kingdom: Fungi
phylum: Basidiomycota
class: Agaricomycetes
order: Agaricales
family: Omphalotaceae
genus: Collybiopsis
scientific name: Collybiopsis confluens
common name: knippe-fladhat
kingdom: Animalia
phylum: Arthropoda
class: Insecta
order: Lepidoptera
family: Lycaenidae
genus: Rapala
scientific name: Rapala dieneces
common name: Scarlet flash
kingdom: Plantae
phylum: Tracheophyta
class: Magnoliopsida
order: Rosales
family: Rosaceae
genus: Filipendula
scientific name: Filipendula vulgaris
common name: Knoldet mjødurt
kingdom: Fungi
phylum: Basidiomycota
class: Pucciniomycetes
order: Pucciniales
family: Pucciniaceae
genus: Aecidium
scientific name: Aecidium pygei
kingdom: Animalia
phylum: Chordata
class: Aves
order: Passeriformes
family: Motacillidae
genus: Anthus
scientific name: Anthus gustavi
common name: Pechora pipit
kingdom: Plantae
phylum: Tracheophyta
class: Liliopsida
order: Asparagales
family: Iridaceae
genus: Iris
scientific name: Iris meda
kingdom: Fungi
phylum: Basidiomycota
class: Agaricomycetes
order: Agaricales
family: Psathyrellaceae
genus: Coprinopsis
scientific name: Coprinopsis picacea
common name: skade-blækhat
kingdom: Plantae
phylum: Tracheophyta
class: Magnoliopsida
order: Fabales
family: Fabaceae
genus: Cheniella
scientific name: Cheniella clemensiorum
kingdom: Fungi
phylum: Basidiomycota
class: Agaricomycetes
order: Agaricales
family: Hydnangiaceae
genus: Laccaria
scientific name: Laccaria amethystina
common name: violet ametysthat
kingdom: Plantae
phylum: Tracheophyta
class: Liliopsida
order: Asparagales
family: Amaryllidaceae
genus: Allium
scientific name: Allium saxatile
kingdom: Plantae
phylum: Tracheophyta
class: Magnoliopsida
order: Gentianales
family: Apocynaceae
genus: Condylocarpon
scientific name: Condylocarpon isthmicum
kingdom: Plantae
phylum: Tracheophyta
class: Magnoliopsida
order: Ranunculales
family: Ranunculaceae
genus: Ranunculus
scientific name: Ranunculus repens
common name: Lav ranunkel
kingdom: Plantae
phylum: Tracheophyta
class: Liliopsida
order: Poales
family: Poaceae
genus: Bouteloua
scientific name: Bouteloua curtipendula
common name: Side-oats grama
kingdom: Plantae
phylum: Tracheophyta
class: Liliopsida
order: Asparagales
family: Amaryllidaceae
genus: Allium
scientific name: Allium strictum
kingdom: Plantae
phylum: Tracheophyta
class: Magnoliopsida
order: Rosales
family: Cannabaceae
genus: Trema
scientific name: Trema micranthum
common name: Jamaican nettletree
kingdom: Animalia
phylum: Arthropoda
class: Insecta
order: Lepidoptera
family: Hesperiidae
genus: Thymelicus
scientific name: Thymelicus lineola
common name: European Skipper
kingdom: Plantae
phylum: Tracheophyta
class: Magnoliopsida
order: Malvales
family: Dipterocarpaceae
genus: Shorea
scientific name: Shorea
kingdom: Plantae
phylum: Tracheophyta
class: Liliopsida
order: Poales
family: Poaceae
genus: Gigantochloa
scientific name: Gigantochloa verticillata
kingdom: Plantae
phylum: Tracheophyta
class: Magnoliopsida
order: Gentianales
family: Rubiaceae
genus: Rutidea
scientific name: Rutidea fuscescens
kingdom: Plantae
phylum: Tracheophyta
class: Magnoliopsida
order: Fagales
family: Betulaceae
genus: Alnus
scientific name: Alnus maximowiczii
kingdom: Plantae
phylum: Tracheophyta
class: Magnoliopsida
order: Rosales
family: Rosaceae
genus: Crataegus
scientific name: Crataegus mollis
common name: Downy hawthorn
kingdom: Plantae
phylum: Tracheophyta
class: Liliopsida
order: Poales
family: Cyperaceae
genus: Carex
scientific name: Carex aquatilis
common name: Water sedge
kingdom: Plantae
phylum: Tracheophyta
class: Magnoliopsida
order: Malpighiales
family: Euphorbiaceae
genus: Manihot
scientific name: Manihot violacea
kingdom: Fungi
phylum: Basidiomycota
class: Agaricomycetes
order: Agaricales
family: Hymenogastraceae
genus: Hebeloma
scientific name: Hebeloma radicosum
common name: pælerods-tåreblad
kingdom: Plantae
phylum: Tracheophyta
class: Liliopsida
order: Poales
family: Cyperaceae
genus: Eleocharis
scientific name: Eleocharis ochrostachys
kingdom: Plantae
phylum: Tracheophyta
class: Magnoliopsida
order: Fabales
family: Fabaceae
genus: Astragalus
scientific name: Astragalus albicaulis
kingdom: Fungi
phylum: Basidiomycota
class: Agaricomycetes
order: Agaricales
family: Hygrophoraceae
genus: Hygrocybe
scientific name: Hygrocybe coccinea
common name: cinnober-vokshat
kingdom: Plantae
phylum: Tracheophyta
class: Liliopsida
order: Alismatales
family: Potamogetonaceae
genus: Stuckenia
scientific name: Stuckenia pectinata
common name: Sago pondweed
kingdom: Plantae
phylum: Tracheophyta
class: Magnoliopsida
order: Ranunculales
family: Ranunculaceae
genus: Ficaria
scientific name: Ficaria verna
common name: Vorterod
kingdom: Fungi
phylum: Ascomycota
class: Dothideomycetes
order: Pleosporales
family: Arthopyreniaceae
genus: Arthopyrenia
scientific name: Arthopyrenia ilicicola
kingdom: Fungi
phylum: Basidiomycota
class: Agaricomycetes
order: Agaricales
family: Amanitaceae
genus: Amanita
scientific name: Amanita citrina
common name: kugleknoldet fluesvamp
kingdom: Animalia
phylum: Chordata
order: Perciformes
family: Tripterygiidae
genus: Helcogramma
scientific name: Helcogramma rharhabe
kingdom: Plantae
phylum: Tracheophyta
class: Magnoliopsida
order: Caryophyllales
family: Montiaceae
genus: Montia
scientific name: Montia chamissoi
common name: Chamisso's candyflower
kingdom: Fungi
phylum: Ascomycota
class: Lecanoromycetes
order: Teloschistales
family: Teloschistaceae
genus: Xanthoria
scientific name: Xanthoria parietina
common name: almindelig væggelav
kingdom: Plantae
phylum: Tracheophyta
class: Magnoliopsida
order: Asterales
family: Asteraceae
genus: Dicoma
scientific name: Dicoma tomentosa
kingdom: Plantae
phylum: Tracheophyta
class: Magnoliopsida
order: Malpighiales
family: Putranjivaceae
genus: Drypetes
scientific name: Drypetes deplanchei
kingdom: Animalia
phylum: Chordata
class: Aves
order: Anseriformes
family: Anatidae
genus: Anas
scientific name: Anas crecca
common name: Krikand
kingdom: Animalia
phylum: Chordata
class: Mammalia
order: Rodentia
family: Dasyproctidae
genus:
..........
- _Requirements_
Reproduce verbatim every line of the items from the line containing "order: Teloschistales" through the final line of the items, with both endpoints included.

- _Exercise response_
order: Teloschistales
family: Teloschistaceae
genus: Xanthoria
scientific name: Xanthoria parietina
common name: almindelig væggelav
kingdom: Plantae
phylum: Tracheophyta
class: Magnoliopsida
order: Asterales
family: Asteraceae
genus: Dicoma
scientific name: Dicoma tomentosa
kingdom: Plantae
phylum: Tracheophyta
class: Magnoliopsida
order: Malpighiales
family: Putranjivaceae
genus: Drypetes
scientific name: Drypetes deplanchei
kingdom: Animalia
phylum: Chordata
class: Aves
order: Anseriformes
family: Anatidae
genus: Anas
scientific name: Anas crecca
common name: Krikand
kingdom: Animalia
phylum: Chordata
class: Mammalia
order: Rodentia
family: Dasyproctidae
genus:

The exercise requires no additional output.